Я его обогнула, быстро пошла на выход. Потерла себя за плечи, стряхивая невидимое, но липкое и мерзкое ощущение от разговора. Он не стал догонять. Крикнул внезапно громко:
— Не делайте из меня врага!
У гардеробной, едва забрала рюкзак и накинула на плечи, как на персоник пришло официальное: «На экстренный канал пришло сообщение о смерти с чипа вашей подопечной Эльсы…» — фамилия, выезд бригады, время прибытия, просьба быть на месте через пятнадцать минут, иначе дверь будет вскрыта, соболезнования, подпись.
Я побежала к станции метро.
Ноша
Все оказалось так буднично, — бригада не торопилась на эту смерть, как было в случаях с молодыми людьми. В системе записан и возраст, и болезни, и прописка в трущобах. Не нужно реанимировать человека, когда понятно, что смерть по естественным причинам — старости. И приехали не врачи, а сразу крематоры.

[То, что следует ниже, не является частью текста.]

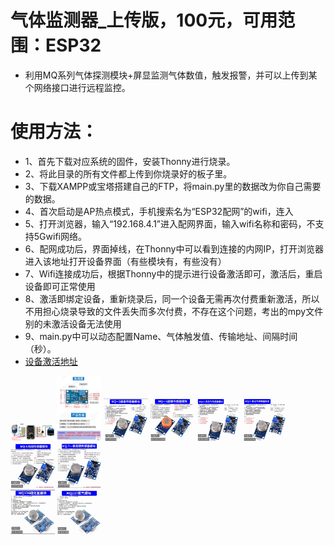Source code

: # 气体监测器_上传版，100元，可用范围：ESP32
- 利用MQ系列气体探测模块+屏显监测气体数值，触发报警，并可以上传到某个网络接口进行远程监控。

# 使用方法：
- 1、首先下载对应系统的固件，安装Thonny进行烧录。
- 2、将此目录的所有文件都上传到你烧录好的板子里。
- 3、下载XAMPP或宝塔搭建自己的FTP，将main.py里的数据改为你自己需要的数据。
- 4、首次启动是AP热点模式，手机搜索名为“ESP32配网”的wifi，连入
- 5、打开浏览器，输入“192.168.4.1”进入配网界面，输入wifi名称和密码，不支持5Gwifi网络。
- 6、配网成功后，界面掉线，在Thonny中可以看到连接的内网IP，打开浏览器进入该地址打开设备界面（有些模块有，有些没有）
- 7、Wifi连接成功后，根据Thonny中的提示进行设备激活即可，激活后，重启设备即可正常使用
- 8、激活即绑定设备，重新烧录后，同一个设备无需再次付费重新激活，所以不用担心烧录导致的文件丢失而多次付费，不存在这个问题，考出的mpy文件别的未激活设备无法使用
- 9、main.py中可以动态配置Name、气体触发值、传输地址、间隔时间（秒）。
- [设备激活地址](http://invasion.x3322.net:82/BindMachine/)

<img decoding="async" src="https://github.com/dhrdzy/ESP32_ESP8266_MicroPython/blob/main/气体监测器图片/1.png" width="14%" hight="14%"> <img decoding="async" src="https://github.com/dhrdzy/ESP32_ESP8266_MicroPython/blob/main/气体监测器图片/1_2.jpg" width="14%" hight="14%"> <img decoding="async" src="https://github.com/dhrdzy/ESP32_ESP8266_MicroPython/blob/main/气体监测器图片/2.jpg" width="14%" hight="14%"> <img decoding="async" src="https://github.com/dhrdzy/ESP32_ESP8266_MicroPython/blob/main/气体监测器图片/3.jpg" width="14%" hight="14%"> <img decoding="async" src="https://github.com/dhrdzy/ESP32_ESP8266_MicroPython/blob/main/气体监测器图片/4.jpg" width="14%" hight="14%"> <img decoding="async" src="https://github.com/dhrdzy/ESP32_ESP8266_MicroPython/blob/main/气体监测器图片/5.jpg" width="14%" hight="14%"> <img decoding="async" src="https://github.com/dhrdzy/ESP32_ESP8266_MicroPython/blob/main/气体监测器图片/6.jpg" width="14%" hight="14%"> <img decoding="async" src="https://github.com/dhrdzy/ESP32_ESP8266_MicroPython/blob/main/气体监测器图片/7.jpg" width="14%" hight="14%"> <img decoding="async" src="https://github.com/dhrdzy/ESP32_ESP8266_MicroPython/blob/main/气体监测器图片/8.jpg" width="14%" hight="14%"> <img decoding="async" src="https://github.com/dhrdzy/ESP32_ESP8266_MicroPython/blob/main/气体监测器图片/9.jpg" width="14%" hight="14%"> <img decoding="async" src="https://github.com/dhrdzy/ESP32_ESP8266_MicroPython/blob/main/气体监测器图片/10.jpg" width="14%" hight="14%"> <img decoding="async" src="https://github.com/dhrdzy/ESP32_ESP8266_MicroPython/blob/main/气体监测器图片/11.jpg" width="14%" hight="14%"> <img decoding="async" src="https://github.com/dhrdzy/ESP32_ESP8266_MicroPython/blob/main/气体监测器图片/12.jpg" width="14%" hight="14%"> <img decoding="async" src="https://github.com/dhrdzy/ESP32_ESP8266_MicroPython/blob/main/气体监测器图片/13.jpg" width="14%" hight="14%"> <img decoding="async" src="https://github.com/dhrdzy/ESP32_ESP8266_MicroPython/blob/main/气体监测器图片/14.jpg" width="14%" hight="14%"> <img decoding="async" src="https://github.com/dhrdzy/ESP32_ESP8266_MicroPython/blob/main/气体监测器图片/15.jpg" width="14%" hight="14%">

Мне пришлось ждать десять минут у подъезда. Было жутко заходить в квартиру одной, — я не знала, в каком положении Эльса, и страшно увидеть труп на кухне, в ванной, в коридоре. Там, где не лежат. А вдруг она упала и разбила голову, и там все в крови?
Страх был, а горя не было. В душе еще царила горечь от смерти родительских отношений, но думая о тете, не находила ни отклика печали. Она отмучалась.
Бригада вынесла ее на носилках, в специальном синтетическом пакете. Верх оставили не застегнутым:
— Чип не взломан, персоник идентифицирован. Но нужно ваше опознание для протокола.
— Это она. А где она была?
Старуха выглядела спящей — ничего жуткого.
— В спальне в постели. По предварительным данным обширный инсульт. Поставьте подпись тут и тут, и скан, пожалуйста.
Я расписалась в двух бумагах, один лист оставили мне, и провела персоником, подтверждая цифровую подпись.
— Вам нужно время попрощаться?
— Нет.
— Очередь для кремации — сорок один. Как подойдет по графику, вам придет сообщение о дне и времени. Можете присутствовать. Прах после надлежит забрать в течение месяца.
Соседи на шум даже не выглянули. Когда машина с Эльсой уехала, я осторожно зашла в квартиру и закрыла дверь. Здесь больше никогда не будет работать телевизор, а я никогда не буду готовить ей еду.